A quantizer for advanced developers to quantize converted LiteRT models. It aims to
facilitate advanced users to strive for optimal performance on resource
demanding models (e.g., GenAI models).

## Build Status

Build Type         |    Status     |
-----------        | --------------|
Unit Tests (Linux) | [![](https://github.com/google-ai-edge/ai-edge-quantizer/actions/workflows/nightly_unittests.yml/badge.svg?branch=main)](https://github.com/google-ai-edge/ai-edge-quantizer/actions/workflows/nightly_unittests.yml) |
Nightly Release    | [![](https://github.com/google-ai-edge/ai-edge-quantizer/actions/workflows/nightly_release.yml/badge.svg?branch=main)](https://github.com/google-ai-edge/ai-edge-quantizer/actions/workflows/nightly_release.yml) |
Nightly Colab      | [![](https://github.com/google-ai-edge/ai-edge-quantizer/actions/workflows/nightly_colabs.yml/badge.svg?branch=main)](https://github.com/google-ai-edge/ai-edge-quantizer/actions/workflows/nightly_colabs.yml) |

## Installation

### Requirements and Dependencies

 * Python versions: 3.10, 3.11, 3.12, 3.13
 * Operating system: Linux, MacOS
 * TensorFlow: [![tf-nightly](https://img.shields.io/badge/tf--nightly-latest-blue)](https://pypi.org/project/tf-nightly/)

### Install

Nightly PyPi package:

```bash
pip install ai-edge-quantizer-nightly
```

## API Usage

The quantizer requires two inputs:

1. An unquantized source LiteRT model (with FP32 data type in the FlatBuffer format with `.tflite` extension)
2. A quantization recipe (details below)

and outputs a quantized LiteRT model that's ready for deployment on edge devices.

### Basic Usage

In a nutshell, the quantizer works according to the following steps:

1. Instantiate a `Quantizer` class. This is the entry point to the quantizer's functionalities that the user accesses.
2. Load a desired quantization recipe (details in subsection).
3. Quantize (and save) the model. This is where most of the quantizer's internal logic works.

```python
qt = quantizer.Quantizer("path/to/input/tflite")
qt.load_quantization_recipe(recipe.dynamic_wi8_afp32())
qt.quantize().export_model("/path/to/output/tflite")
```

Please see the [getting started colab](colabs/getting_started.ipynb) for the simplest quick start guide on those 3 steps, and the [selective quantization colab](colabs/selective_quantization_isnet.ipynb) with more details on advanced features.

#### LiteRT Model

Please refer to the [LiteRT documentation](https://ai.google.dev/edge/litert) for ways to generate LiteRT models from Jax, PyTorch and TensorFlow. The input source model should be an FP32 (unquantized) model in the FlatBuffer format with `.tflite` extension.

#### Quantization Recipe

The user needs to specify a quantization recipe using AI Edge Quantizer's API to
apply to the source model. The quantization recipe encodes all information on how
a model is to be quantized, such as number of bits, data type, symmetry, scope
name, etc.

Essentially, a quantization recipe is defined as a collection of commands of the
following type:

_“Apply **Quantization Algorithm X** on **Operator Y** under **Scope Z** with **ConfigN**”._

For example:

_\"**Uniformly quantize** the **FullyConnected op** under scope **'dense1/'** with **INT8 symmetric with Dynamic Quantization**"._

All the unspecified ops will be kept as FP32 (unquantized). The scope of an operator in TFLite is defined as the output tensor name of the op, which preserves the hierarchical model information from the source model (e.g., scope in TF). The best way to obtain scope name is by visualizing the model with [Model Explorer](https://ai.google.dev/edge/model-explorer).
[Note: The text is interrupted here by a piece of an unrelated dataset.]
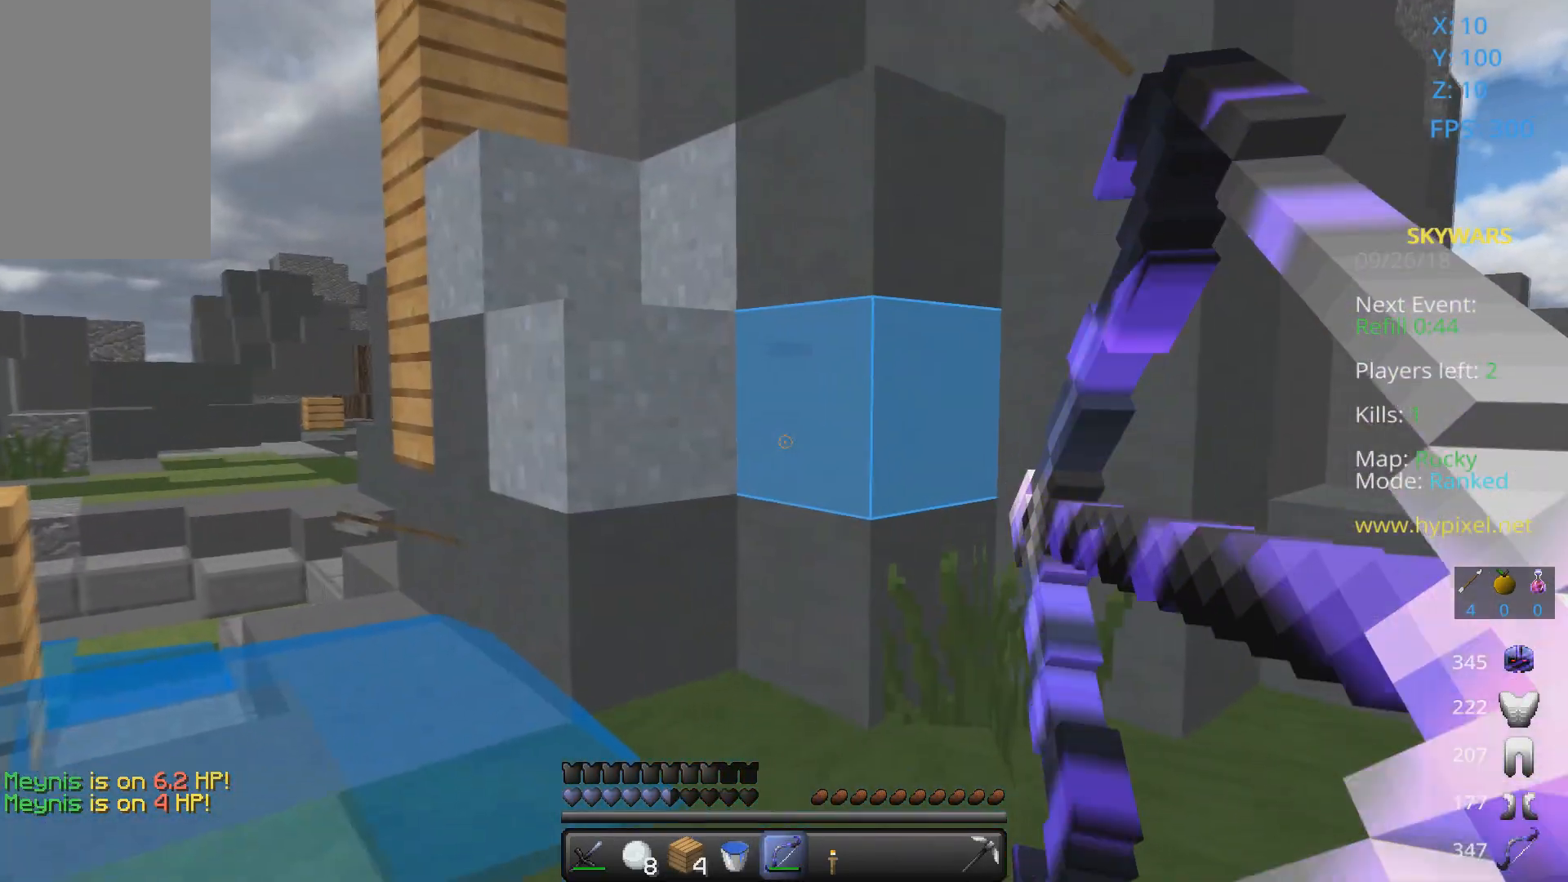
{"keys": ["w"], "mouse": ["left", "right"], "events": [[433, "w", "down"], [467, "s", "up"]]}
Currently, there are three ways to quantize an operator:

* **dynamic quantization (recommended)**: weights are quantized while activations
  remain in a float format and are not processed by AI Edge Quantizer (AEQ). The
  runtime kernel handles the on-the-fly quantization of these activations, as
  identified by `compute_precision=integer` and `explicit_dequantize=False`.
  * Pros: reduced model size and memory usage. Latency improvement due to integer computation. No sample data requirement (calibration).
  * Cons: on-the-fly quantization of activation tensors can affect model quality. Not supported in all hardware (e.g., some GPU and NPU).

* **weight only quantization**: only model weights are quantized, not activations. The
  actual operation (op) computation remains in float. The quantized weight is
  explicitly dequantized before being fed into the op, by inserting a dequantize
  op between the quantized weight and the consuming op. To enable this,
  `compute_precision` will be set to `float` and `explicit_dequantize` to `True`.
  * Pros: reduced model size and memory usage. No sample data requirement (calibration). Usually has the best model quality.
  * Cons: no latency benefit (may be worse) due to float computation with explicit dequantization.

* **static quantization**: both weights and activations are quantized. This requires a calibration phase to estimate quantization parameters of runtime tensors (activations).
  * Pros: reduced model size, memory usage, and latency.
  * Cons: requires sample data for calibration. Imposing static quantization parameters (derived from calibration) on runtime tensors can compromise quality.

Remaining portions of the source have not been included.